Je m'appelle Tomás, j'ai douze ans et je ne sais pas qui est mon père. Mais après tout, c'est banal dans la vie d'un gamin, et d'ailleurs je crois que ça n'intéresse personne, même pas moi, et puis j'en ai vraiment marre de toujours entendre la même histoire.
Ce qui est vrai c'est que jusqu'à cette nuit-là, la nuit où le Zurdo s'est fait coffrer, moi je croyais que les larmes c'était uniquement un truc de gonzesse. J'avais jamais vu pleurer German ni un autre homme dans le quartier, même pas Martin, alors que c'est encore un gamin, comme moi, et quand un pote se mettait à pleurer à l'école, on se moquait tout le temps de lui.

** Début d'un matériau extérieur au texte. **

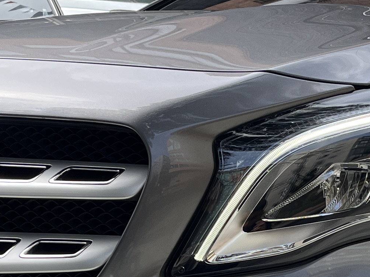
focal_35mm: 105
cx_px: 248
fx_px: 1123
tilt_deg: -4.1
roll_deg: -1.1
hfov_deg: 18.7
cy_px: 255
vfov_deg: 14.0
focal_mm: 5.1
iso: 50
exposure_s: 1/1199
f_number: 1.6
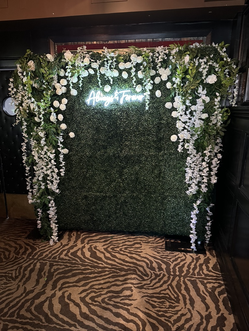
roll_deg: -0.3
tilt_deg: -14.1
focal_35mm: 24
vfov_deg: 71.6
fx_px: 230
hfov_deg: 56.9
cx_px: 124
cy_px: 166
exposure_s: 1/30
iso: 1000
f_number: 1.78
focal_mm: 6.86
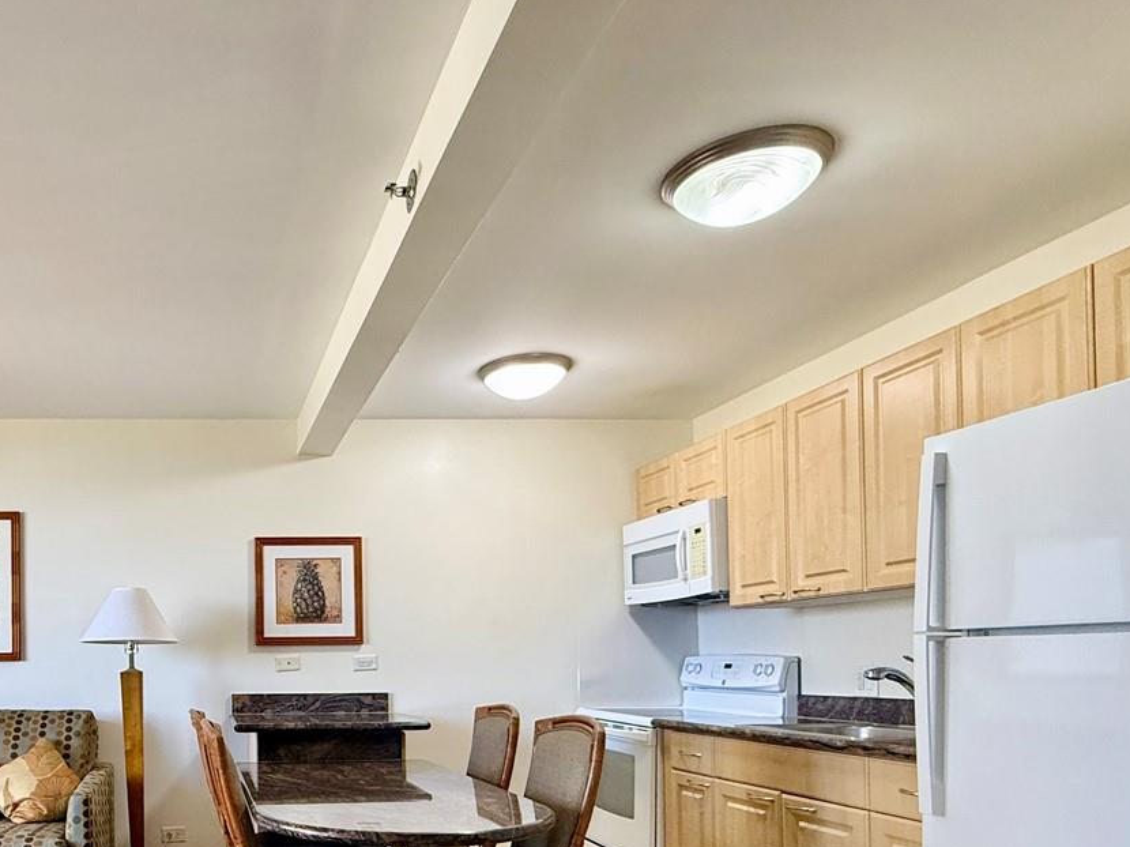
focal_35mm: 27
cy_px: 658
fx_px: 881
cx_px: 231
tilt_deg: +1.0
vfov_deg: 48.9
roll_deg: +0.9
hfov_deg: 60.3
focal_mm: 2.22
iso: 200
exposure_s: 1/120
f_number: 2.2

Et donc, quand on passe près du chantier et que Martín donne des coups de pied dans les canettes ou qu’il se met à parler sans pouvoir s’arrêter, moi, je ressens une angoisse terrible et les images me reviennent en tête – et je n’aime pas du tout qu’elles reviennent, parce qu’elles restent là-dedans, dans mon crâne, même si j’ouvre de grands yeux et que j’essaie de penser à autre chose – ; c’est que, sans le vouloir, je vois Lucas dans sa caisse, et je pense qu’il doit se sentir bien seul là, tout en bas, surtout qu’il y fait noir, et lui c’était un sacré trouillard. Alors j’ai un nœud dans la gorge, et on dirait que je m’étouffe, et je sens que je vais claquer moi aussi, comme Lucas.
Avec les films c’est plus facile, parce que quand les images t’envahissent et que t’arrives pas à les effacer, tu peux te consoler en te disant que, comme dans les cauchemars, tout est faux, que rien de ce que tu vois dans ta tête n’est vrai et que bientôt tout va disparaître pour toujours. Mais ce qui est arrivé au Zurdo, et aussi à Lucas, je sais que c’est arrivé pour de vrai, voilà pourquoi ça ne sort jamais complètement de ma tête. C’est pour ça que je veux écrire, pour voir si j’arrive à faire sortir toute cette histoire et à la laisser pour toujours sur le papier.